Sahli Costabal Francisco, Hurtado Daniel E, Kuhl Ellen
Department of Mechanical Engineering, Stanford University, Stanford, CA, USA.
Department of Structural and Geotechnical Engineering and Institute of Biological and Medical Engineering, Pontificia Universidad Católica de Chile, Santiago, Chile.
J Biomech. 2016 Aug 16;49(12):2455-65. doi: 10.1016/j.jbiomech.2015.12.025. Epub 2015 Dec 22.
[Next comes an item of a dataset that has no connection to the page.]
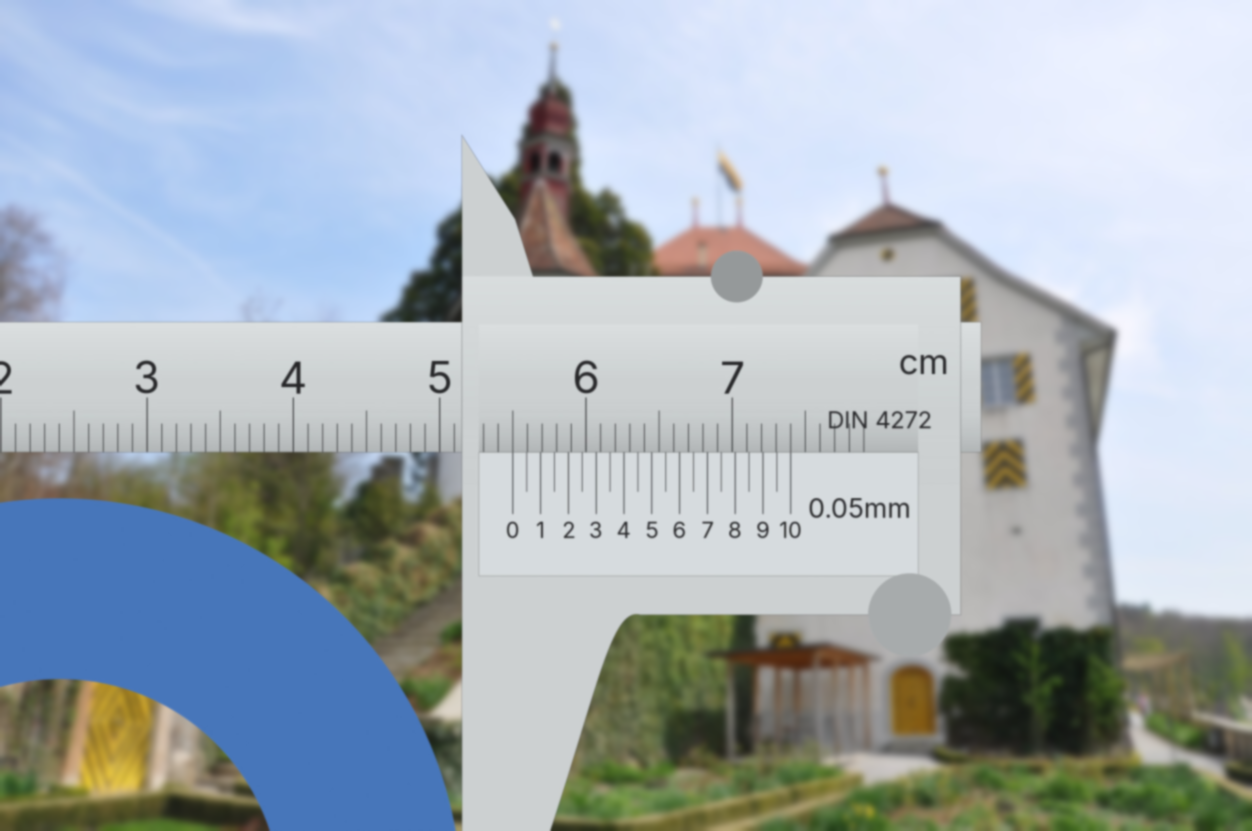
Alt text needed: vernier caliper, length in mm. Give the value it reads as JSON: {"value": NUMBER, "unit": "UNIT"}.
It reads {"value": 55.0, "unit": "mm"}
The Purkinje network is an integral part of the excitation system in the human heart. Yet, to date, there is no in vivo imaging technique to accurately reconstruct its geometry and structure. Computational modeling of the Purkinje network is increasingly recognized as an alternative strategy to visualize, simulate, and understand the role of the Purkinje system. However, most computational models either have to be generated manually, or fail to smoothly cover the irregular surfaces inside the left and right ventricles. Here we present a new algorithm to reliably create robust Purkinje networks within the human heart. We made the source code of this algorithm freely available online. Using Monte Carlo simulations, we demonstrate that the fractal tree algorithm with our new projection method generates denser and more compact Purkinje networks than previous approaches on irregular surfaces. Under similar conditions, our algorithm generates a network with 1219±61 branches, three times more than a conventional algorithm with 419±107 branches. With a coverage of 11±3mm, the surface density of our new Purkije network is twice as dense as the conventional network with 22±7mm. To demonstrate the importance of a dense Purkinje network in cardiac electrophysiology, we simulated three cases of excitation: with our new Purkinje network, with left-sided Purkinje network, and without Purkinje network. Simulations with our new Purkinje network predicted more realistic activation sequences and activation times than simulations without. Six-lead electrocardiograms of the three case studies agreed with the clinical electrocardiograms under physiological conditions, under pathological conditions of right bundle branch block, and under pathological conditions of trifascicular block. Taken together, our results underpin the importance of the Purkinje network in realistic human heart simulations. Human heart modeling has the potential to support the design of personalized strategies for single- or bi-ventricular pacing, radiofrequency ablation, and cardiac defibrillation with the common goal to restore a normal heart rhythm.
浦肯野网络是人体心脏兴奋系统的一个组成部分。然而,迄今为止,尚无体内成像技术能够准确重建其几何形状和结构。浦肯野网络的计算建模日益被视为一种可视化、模拟和理解浦肯野系统作用的替代策略。然而,大多数计算模型要么必须手动生成,要么无法平滑覆盖左心室和右心室内的不规则表面。在此,我们提出一种新算法,能够在人体心脏内可靠地创建健壮的浦肯野网络。我们将该算法的源代码免费发布在网上。通过蒙特卡洛模拟,我们证明,采用我们新的投影方法的分形树算法,在不规则表面上生成的浦肯野网络比以前的方法更密集、更紧凑。在相似条件下,我们的算法生成的网络有1219±61个分支,是传统算法(419±107个分支)的三倍。我们新的浦肯野网络的表面密度为11±3毫米,是传统网络(22±7毫米)的两倍。为证明密集的浦肯野网络在心脏电生理学中的重要性,我们模拟了三种兴奋情况:使用我们新的浦肯野网络、使用左侧浦肯野网络以及不使用浦肯野网络。使用我们新的浦肯野网络进行的模拟预测的激活序列和激活时间比不使用该网络的模拟更符合实际情况。三个案例研究的六导联心电图在生理条件下、右束支传导阻滞的病理条件下以及三分支传导阻滞的病理条件下均与临床心电图一致。综上所述,我们的结果证实了浦肯野网络在真实人体心脏模拟中的重要性。人体心脏建模有潜力支持单心室或双心室起搏、射频消融和心脏除颤等个性化策略的设计,共同目标是恢复正常心律。